» **Selected extract**:
──────────────────────────────

Doug Ford must go big on COVID-19 spending

March 22, 2020

Ontario Premier Doug Ford will be in the spotlight this week.

Last week, Prime Minister Justin Trudeau announced $27 billion in new federal spending to support workers and businesses affected by COVID-19. This week, it’s the premier’s turn to step up. Ford’s budget update will tell Ontarians exactly how far he is willing to go to get us through this crisis.

The premier’s recent policy moves are welcome. Protecting sick workers from job loss, ending the need for doctors’ notes, and suspending eviction orders are important moves. But they fall short of providing the income supports Ontarians desperately need.

Starting this Wednesday, that must change. The premier must go big, and spend big, if he wants to hold back the tide of misery that is coming our way.

The funding Trudeau announced last week was equal to an eight-per-cent increase in federal program spending.

Given provincial responsibilities, Doug Ford’s response must be just as great — or greater — to have any hope of keeping Ontario households safe and solvent. That means at least $12 billion in new provincial funding, immediately. It also means making plans to spend more as needs become clearer in the weeks and months ahead.

──────────────────────────────

» **Material provided**:

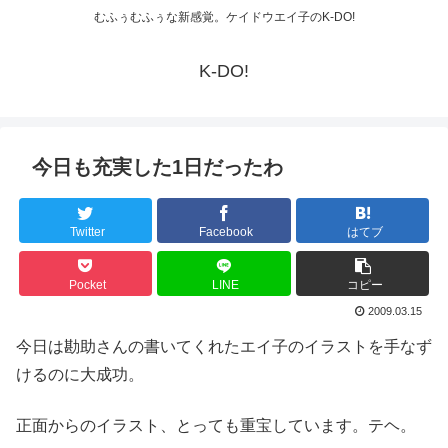
むふぅむふぅな新感覚。ケイドウエイ子のK-DO!
K-DO!
今日も充実した1日だったわ
Twitter
Facebook
はてブ
Pocket
LINE
コピー
2009.03.15
今日は勘助さんの書いてくれたエイ子のイラストを手なず
けるのに大成功。
正面からのイラスト、とっても重宝しています。テヘ。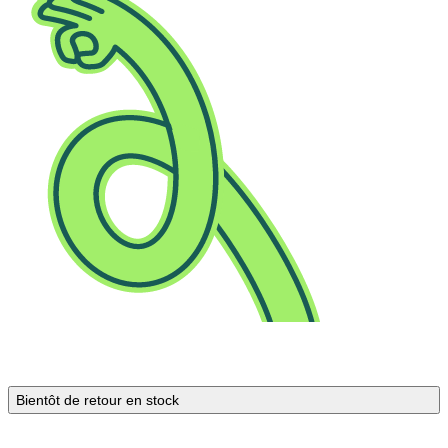
Bientôt de retour en stock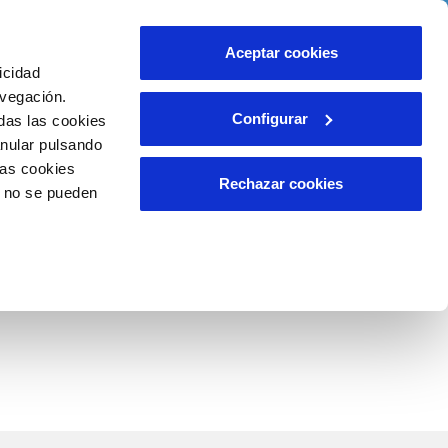
o
Actualidad
Ayuda
Contáctanos
Aceptar cookies
icidad
Área de clientes
s compromisos
avegación.
Configurar
das las cookies
anular pulsando
CUIDADOS DEL AGUA
INCIDENCIAS
las cookies
liente)
tación
Consejos de ahorro
Comunica anomalías o posibles
Rechazar cookies
o no se pueden
fraudes
o
Reclamaciones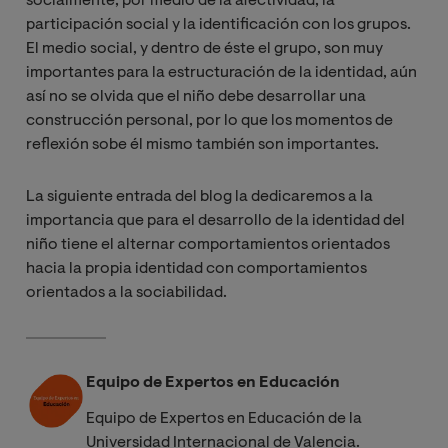
socialmente, por medio de la afectividad, la
participación social y la identificación con los grupos.
El medio social, y dentro de éste el grupo, son muy
importantes para la estructuración de la identidad, aún
así no se olvida que el niño debe desarrollar una
construcción personal, por lo que los momentos de
reflexión sobe él mismo también son importantes.
La siguiente entrada del blog la dedicaremos a la
importancia que para el desarrollo de la identidad del
niño tiene el alternar comportamientos orientados
hacia la propia identidad con comportamientos
orientados a la sociabilidad.
Equipo de Expertos en Educación
Equipo de Expertos en Educación de la
Universidad Internacional de Valencia.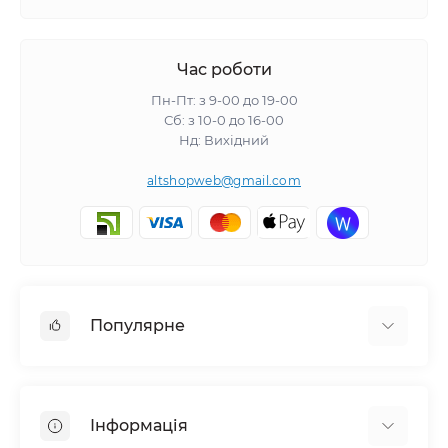
Час роботи
Пн-Пт: з 9-00 до 19-00
Сб: з 10-0 до 16-00
Нд: Вихідний
altshopweb@gmail.com
Популярне
Електроінструмент
Зварювальне обладнання
Інформація
Відпочинок, туризм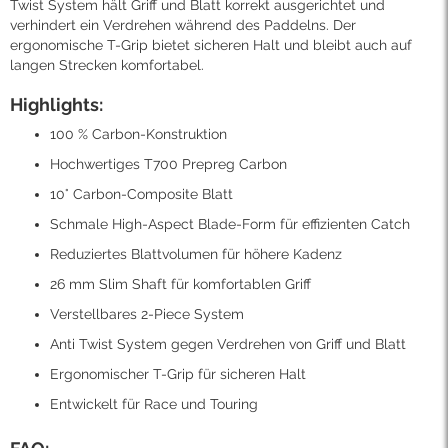
Twist System hält Griff und Blatt korrekt ausgerichtet und
verhindert ein Verdrehen während des Paddelns. Der
ergonomische T-Grip bietet sicheren Halt und bleibt auch auf
langen Strecken komfortabel.
Highlights:
100 % Carbon-Konstruktion
Hochwertiges T700 Prepreg Carbon
10° Carbon-Composite Blatt
Schmale High-Aspect Blade-Form für effizienten Catch
Reduziertes Blattvolumen für höhere Kadenz
26 mm Slim Shaft für komfortablen Griff
Verstellbares 2-Piece System
Anti Twist System gegen Verdrehen von Griff und Blatt
Ergonomischer T-Grip für sicheren Halt
Entwickelt für Race und Touring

──────────────────────────────

» **Activity list**:
1. In the piece on Ontario's COVID-19 spending, shorten the paragraph that begins "The premier's recent policy moves are welcome" into a short list that keeps its main facts.
2. Pick up the piece on Ontario's COVID-19 spending where it stops, and carry it on from its last sentence.

» **Solved problems**:
1.
- The premier's recent moves are welcome: protecting sick workers from job loss, ending the need for doctors' notes, and suspending eviction orders.
- They still fall short of the income supports Ontarians badly need.

2.
As we see more COVID-19 cases, the human and economic toll will continue to grow. With entire industries shuttered, Ontario’s economy will nosedive in the months ahead. Hundreds of thousands will be out of work, many with no income and no savings. Without help from government, households will be in desperate straits.

Some Ontarians will be forced on to social assistance. The requirement that recipients exhaust their assets before receiving assistance should be waived, as should the requirement that Ontario Works recipients look for work — there is none. Finally, social assistance rates must rise.

The province must also be prepared to support the housing costs of those who lose their incomes to COVID-19.

All working Ontarians who are sick or in isolation must be paid to stay home. We must support the call to ensure that all workers have seven paid emergency leave days per year from now on, and a further 14 days for all those unable to work because of the current pandemic.

If COVID-19 has taught us anything, it’s that under-investing in health care is a grave mistake. Yet Ontario insists on doing so. We spend less per capita on health care than any province in Canada.

Ontario has fewer hospital beds than any other advanced country except Mexico. We have fewer nurses per capita than any other province. We have not stockpiled enough personal protective equipment to protect health-care workers, or enough ventilators to keep our loved ones breathing.

There is no excuse for any of this. Last fall, the Ontario government announced a funding increase of two per cent for health care this year. But because of inflation, population growth, and an aging population, though, we need to spend at least 4.6 per cent more each year just to maintain health care at current levels. And, in this time of crisis, we need to spend much more.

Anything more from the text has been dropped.